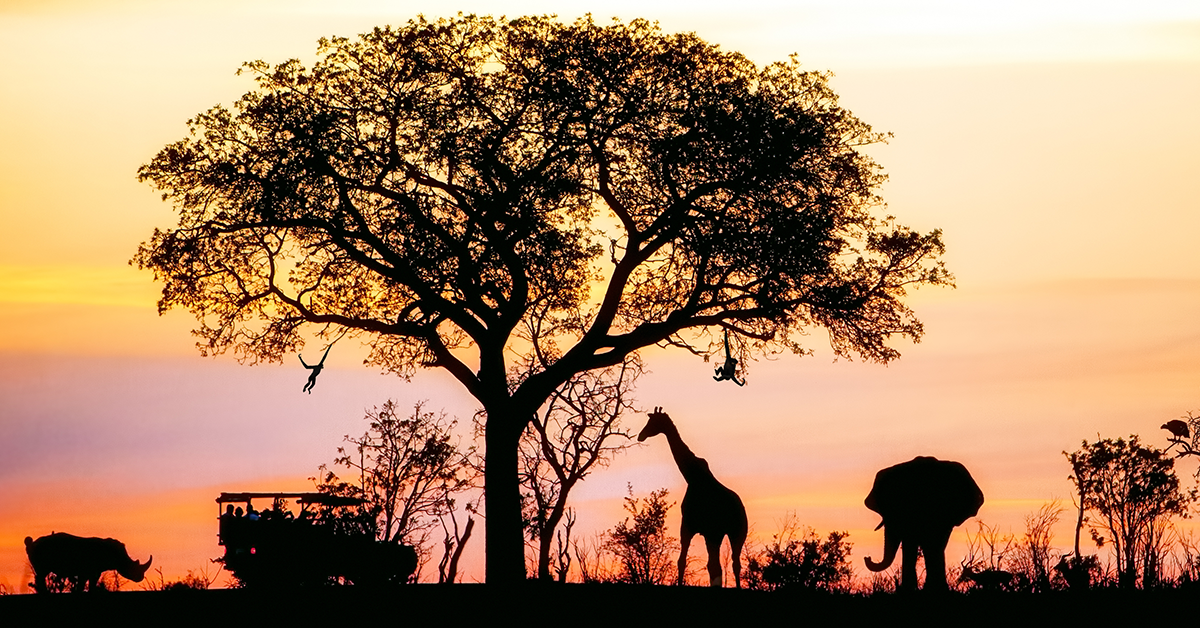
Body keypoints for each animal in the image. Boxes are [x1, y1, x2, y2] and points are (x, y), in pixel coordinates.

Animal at [24, 533, 152, 593]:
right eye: (132, 567)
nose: (140, 578)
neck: (119, 556)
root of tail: (31, 544)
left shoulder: (93, 571)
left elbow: (88, 585)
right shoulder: (87, 571)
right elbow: (84, 585)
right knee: (41, 574)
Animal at [643, 405, 744, 588]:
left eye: (653, 422)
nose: (641, 436)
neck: (692, 476)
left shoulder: (699, 528)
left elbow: (693, 563)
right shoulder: (696, 528)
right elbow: (685, 562)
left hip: (730, 533)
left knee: (728, 565)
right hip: (724, 534)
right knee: (723, 565)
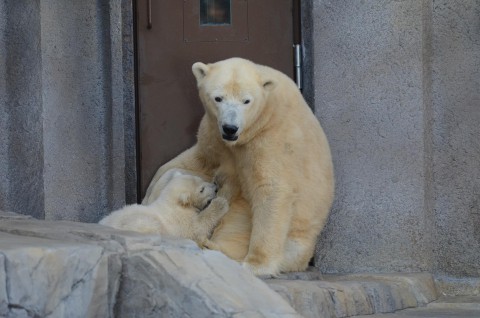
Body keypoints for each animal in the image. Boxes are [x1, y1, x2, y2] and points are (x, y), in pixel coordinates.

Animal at [100, 169, 229, 246]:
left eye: (202, 180)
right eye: (201, 189)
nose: (215, 188)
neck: (172, 203)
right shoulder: (179, 219)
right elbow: (197, 227)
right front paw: (221, 203)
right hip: (138, 223)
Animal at [144, 57, 336, 276]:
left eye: (246, 101)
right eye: (218, 98)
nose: (230, 128)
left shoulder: (272, 140)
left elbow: (271, 189)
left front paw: (256, 265)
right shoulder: (213, 132)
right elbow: (195, 161)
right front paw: (148, 199)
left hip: (286, 234)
◇ ◇ ◇ ◇ ◇ ◇ ◇
_Directions:_ Everything from the line containing "left eye: (202, 180)" to the bottom of the listing is to be set down exactly; leave out all other lines.

_Output below:_
left eye: (202, 180)
right eye: (201, 189)
nose: (215, 188)
neck: (172, 203)
right shoulder: (179, 219)
right elbow: (197, 227)
right front paw: (221, 203)
right hip: (138, 223)
Animal at [144, 57, 336, 276]:
left eye: (246, 101)
right eye: (218, 98)
nose: (230, 128)
left shoulder: (272, 140)
left elbow: (271, 189)
left front paw: (256, 265)
right shoulder: (213, 132)
right elbow: (195, 161)
right front paw: (148, 199)
left hip: (286, 234)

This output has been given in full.